Tuesday, January 23, 2007

Holiday

After making my presence known to the local Business Agent, I found a place to stay, the Holiday Inn in Edison. What a dump! But it was the best around and it had a restaurant attached, so I stayed.

Most mornings I would make my way over to the restaurant, hoping that the inside door would be open and I wouldn’t have to go outside to get to the restaurant. (Rarely was it open) Once there, a dependably surly waitress would take my order while I kicked the remains of someone’s dinner from the night before out from under my feet in the booth.

I remember one particularly cold morning. The heater in my room had stopped working for some reason and so I quickly dressed and headed down for a cup of hot coffee. As I entered the hallway that led to the restaurant I was suddenly enveloped in a thick fog. A steam pipe had broken and the hot moist air was filling the corridor (instead of my room heater) making it like a sauna.

But a sauna was definitely better than conditions on the jobsite. The general contractor wasn’t interested in supplying expensive propane heat for the project and was doing his best to ignore our pleas for some warmth. We showed him the job specs that stated that he was responsible for the heating of the entire project…not just his job trailer. He ignored us. We finally had to threaten him with a lawsuit to get some heat into the building.

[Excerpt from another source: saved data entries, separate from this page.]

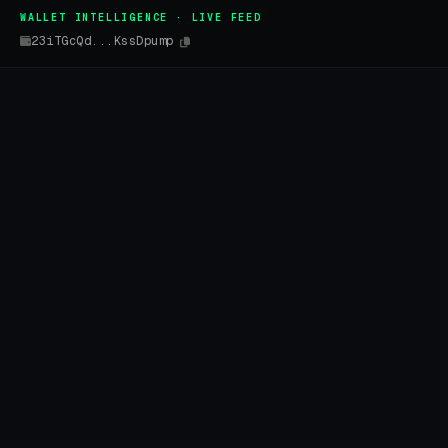
WALLET INTELLIGENCE · LIVE FEED
23iTGcQd...KssDpump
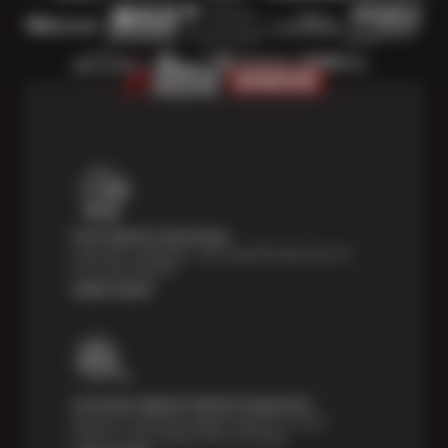
Price Match Guarantee
Shop with confidence—we've got the best price on
tires, guaranteed!*
Learn more
Courtesy Digital Vehicle Inspection
Receive a multi-point digital inspection of your
vehicle’s major systems free of charge.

Once I had some heat I was able to start hiring, and although I continued to ask for skilled steel framers, I was given wood butchers instead. I then had to start a very basic, “beginning framer” class for my employees before I could turn them loose to begin working.

A typical carpenter that worked for me here had spent most of his career working on concrete forms and rough framing, while I needed men who could frame with steel (and had the right tools) and work to an accuracy of plus or minus 1/16th of an inch. Most of these carpenters had never noticed that their tape measures had such small increments!

To be honest; most of the men I hired were nice guys and really wanted to learn. My problem was the fact that we hadn’t counted on this problem when we bid the job, so on the job training was eating away at any profits we might hope for.

One of the men, Tony, was nice enough to ask me to come over for dinner one Sunday evening and so I was able to enjoy that time with him and his family. And while I was there, I asked him why he was still paying ‘travelers” dues to the union, since it was obvious that he lived in the town and had been there for a long time. He had grown up there. He explained that Eddie had told him that if he behaved himself he would eventually get a chance to join the local union and stop paying the $10 a month. Tony’s father was a member and that was going to help as well. I told him that what Eddie was doing was illegal and asked why didn’t the members do something about it? He said that if he complained, Eddie would only give him cold and dirty work, if he gave him any work at all. Tony wasn’t interested in working in a box culvert all winter, forming up for concrete. The job he had with us that winter was his reward for being a “good guy”.

Now I knew… it was going to be a long, long winter in New Jersey. Could it get worse? Of course!